In order to map a device on a particular bus and address space, you must open the corresponding file in /dev/vme.


Using the mmap() Function

When you have successfully opened the device special file, you use the file descriptor as the primary input parameter in a call to the mmap() system function.

This function is documented for all its many uses in the mmap(2) reference page. For purposes of mapping a VME device into memory, the parameters should be as follows (using the names from the reference page):

addr Should be NULL to permit the kernel to choose an address in user process space.
len The length of the span of VME addresses, as documented in the iospace group in the VECTOR line.
prot PROT_READ for input, PROT_WRITE for output, or the logical sum of those names when the device will be used for both input and output.
flags MAP_SHARED, with the addition of MAP_PRIVATE if this mapping is not to be visible to child processes created with the sproc() function (see the sproc(2) reference page).
fd The file descriptor returned from opening the device special file in /dev/vme.
off The starting VME bus address, as documented in the iospace group in the VECTOR line.

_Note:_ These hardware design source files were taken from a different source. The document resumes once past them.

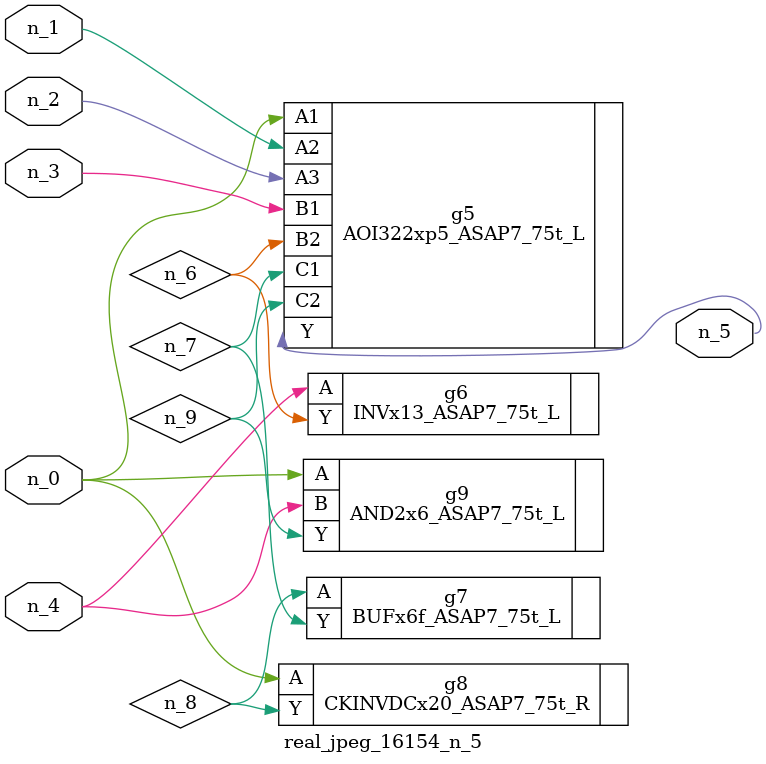
<source format=v>
module real_jpeg_16154_n_5 (n_4, n_0, n_1, n_2, n_3, n_5);

input n_4;
input n_0;
input n_1;
input n_2;
input n_3;

output n_5;

wire n_8;
wire n_6;
wire n_7;
wire n_9;

AOI322xp5_ASAP7_75t_L g5 ( 
.A1(n_0),
.A2(n_1),
.A3(n_2),
.B1(n_3),
.B2(n_6),
.C1(n_7),
.C2(n_9),
.Y(n_5)
);

CKINVDCx20_ASAP7_75t_R g8 ( 
.A(n_0),
.Y(n_8)
);

AND2x6_ASAP7_75t_L g9 ( 
.A(n_0),
.B(n_4),
.Y(n_9)
);

INVx13_ASAP7_75t_L g6 ( 
.A(n_4),
.Y(n_6)
);

BUFx6f_ASAP7_75t_L g7 ( 
.A(n_8),
.Y(n_7)
);


endmodule
</source>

The value returned by mmap() is the virtual address that corresponds to the starting VME bus address. When the process accesses that address, the access is implemented by data transfer to the VME bus.


Map Size Limits

There are limits to the amount and location of VME bus address space that can be mapped for PIO. The system architecture can restrict the span of mappable addresses, and kernel resource constraints can impose limits.

In all systems that support the VME bus it is possible to map all of A16 space.

In a Silicon Graphics Crimson system, the upper 8 MB of A24 space, from 0x80 0000 to 0xFF FFFF can be mapped. Only a fixed part of the A32 space can be mapped. A total of 256 MB of addresses is divided between the supervisor and nonprivileged A32 spaces on one or two VME buses. For details of the VME bus addresses, see "Crimson Mapping of A32 Space". VME devices that respond to addresses in the ranges shown in that section can be mapped for PIO.

In the Silicon Graphics Challenge and Onyx systems, all of A24 and A32 space can be used for PIO mappings, but there is a limit on the size of each map. Each bus mapping uses a hardware register that can span as much as 8 MB of contiguous VME bus addresses--so a single mmap() call can map at most 8 MB. There are as many as 12 mapping registers for each bus, so by making successive mmap() calls for adjacent 8 MB blocks of VME space you can map up to 96 MB of VME space into user process space from a single bus.